Catalyzed thermal isomerization between previtamin D3 and vitamin D3 via beta-cyclodextrin complexation.

To examine the effect of microenvironments on previtamin D3<==>vitamin D3 isomerization, we have conducted kinetic studies of the reaction in an aqueous solution of beta-cyclodextrin.
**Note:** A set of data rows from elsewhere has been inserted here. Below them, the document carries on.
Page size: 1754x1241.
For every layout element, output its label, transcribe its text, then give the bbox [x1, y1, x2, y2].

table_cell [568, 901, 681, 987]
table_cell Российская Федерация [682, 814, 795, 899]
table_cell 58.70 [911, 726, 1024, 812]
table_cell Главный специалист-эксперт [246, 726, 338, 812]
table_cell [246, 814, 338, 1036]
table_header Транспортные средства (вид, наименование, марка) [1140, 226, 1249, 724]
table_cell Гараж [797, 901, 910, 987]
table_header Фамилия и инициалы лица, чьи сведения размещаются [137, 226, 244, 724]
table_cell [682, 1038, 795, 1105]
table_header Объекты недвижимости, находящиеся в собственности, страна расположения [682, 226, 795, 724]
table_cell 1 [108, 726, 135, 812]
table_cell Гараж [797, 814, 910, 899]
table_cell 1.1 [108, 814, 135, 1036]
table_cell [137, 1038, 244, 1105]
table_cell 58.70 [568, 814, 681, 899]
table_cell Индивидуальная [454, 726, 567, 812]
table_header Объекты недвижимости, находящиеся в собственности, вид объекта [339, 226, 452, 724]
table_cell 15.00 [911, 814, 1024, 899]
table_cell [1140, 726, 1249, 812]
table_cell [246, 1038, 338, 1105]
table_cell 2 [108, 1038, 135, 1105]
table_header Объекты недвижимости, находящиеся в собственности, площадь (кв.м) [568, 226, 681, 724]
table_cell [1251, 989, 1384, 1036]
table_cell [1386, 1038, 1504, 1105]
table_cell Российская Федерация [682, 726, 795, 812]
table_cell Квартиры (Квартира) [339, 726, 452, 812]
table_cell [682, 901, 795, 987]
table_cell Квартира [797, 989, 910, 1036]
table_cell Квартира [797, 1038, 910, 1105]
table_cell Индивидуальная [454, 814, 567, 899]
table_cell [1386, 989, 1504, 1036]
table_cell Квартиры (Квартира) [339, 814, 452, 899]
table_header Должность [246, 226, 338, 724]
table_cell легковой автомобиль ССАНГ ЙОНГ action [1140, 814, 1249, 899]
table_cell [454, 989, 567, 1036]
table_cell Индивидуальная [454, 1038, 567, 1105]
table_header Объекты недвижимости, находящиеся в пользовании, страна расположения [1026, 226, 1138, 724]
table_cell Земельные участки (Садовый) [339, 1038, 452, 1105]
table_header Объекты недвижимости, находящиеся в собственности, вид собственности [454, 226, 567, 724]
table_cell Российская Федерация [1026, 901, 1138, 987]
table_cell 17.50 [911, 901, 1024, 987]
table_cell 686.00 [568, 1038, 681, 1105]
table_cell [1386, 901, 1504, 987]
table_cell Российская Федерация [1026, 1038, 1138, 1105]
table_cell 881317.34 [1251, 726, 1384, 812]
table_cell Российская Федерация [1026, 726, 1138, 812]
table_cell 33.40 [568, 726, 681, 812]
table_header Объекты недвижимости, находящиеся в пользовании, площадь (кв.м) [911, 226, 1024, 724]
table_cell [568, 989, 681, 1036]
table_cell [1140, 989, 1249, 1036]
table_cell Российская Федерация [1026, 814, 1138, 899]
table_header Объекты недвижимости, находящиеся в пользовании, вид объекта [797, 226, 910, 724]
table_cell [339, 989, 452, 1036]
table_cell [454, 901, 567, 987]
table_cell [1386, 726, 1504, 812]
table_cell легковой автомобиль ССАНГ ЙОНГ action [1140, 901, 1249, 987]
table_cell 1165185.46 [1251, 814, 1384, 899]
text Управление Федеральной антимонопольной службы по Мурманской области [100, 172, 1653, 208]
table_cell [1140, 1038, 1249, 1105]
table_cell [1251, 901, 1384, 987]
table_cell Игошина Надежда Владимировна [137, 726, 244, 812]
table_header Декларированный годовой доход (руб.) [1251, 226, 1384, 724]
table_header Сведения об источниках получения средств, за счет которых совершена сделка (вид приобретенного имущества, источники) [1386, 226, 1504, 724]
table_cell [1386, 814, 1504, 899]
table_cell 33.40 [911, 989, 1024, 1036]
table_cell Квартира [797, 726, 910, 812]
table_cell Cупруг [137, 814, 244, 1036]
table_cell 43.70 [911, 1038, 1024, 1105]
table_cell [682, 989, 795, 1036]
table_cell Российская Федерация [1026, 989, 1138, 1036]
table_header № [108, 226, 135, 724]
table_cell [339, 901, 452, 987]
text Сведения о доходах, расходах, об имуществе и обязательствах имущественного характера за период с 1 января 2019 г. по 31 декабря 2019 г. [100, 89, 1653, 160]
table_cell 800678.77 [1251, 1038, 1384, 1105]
Our results showed that at 5 degrees C, the forward (k1) and reverse (k2) rate constants for previtamin D3<==>vitamin D3 isomerization were increased by more than 40 and 600 times, respectively, compared with those in n-hexane (k1, 8.65 x 10(-6) versus 1.76 x 10(-7) s-1; k2, 8.48 x 10(-6) versus 1.40 x 10(-8) s-1), the fastest rate of this isomerization ever reported at this temperature. Thermodynamic studies revealed that the equilibrium constant of the reaction was significantly reduced by more than 12-fold when compared to that in n-hexane at 5 degrees C, and the percentage of vitamin D3 at equilibrium was increased as the temperature was increased in beta-cyclodextrin. When complexed with beta-cyclodextrin, the previtamin D3<==>vitamin D3 isomerization became endothermic (delta H zero = 13.05 kJ mol-1) in contrast to being exothermic in other media. We propose that thermodynamically unfavorable cZc conformers of previtamin D3 are stabilized by beta-cyclodextrin, and thus the rate of the isomerization is increased. This conformation-controlled process may play an important role in the modulation of previtamin D3<==>vitamin D3 endocrine system in vivo such as in the sea urchin.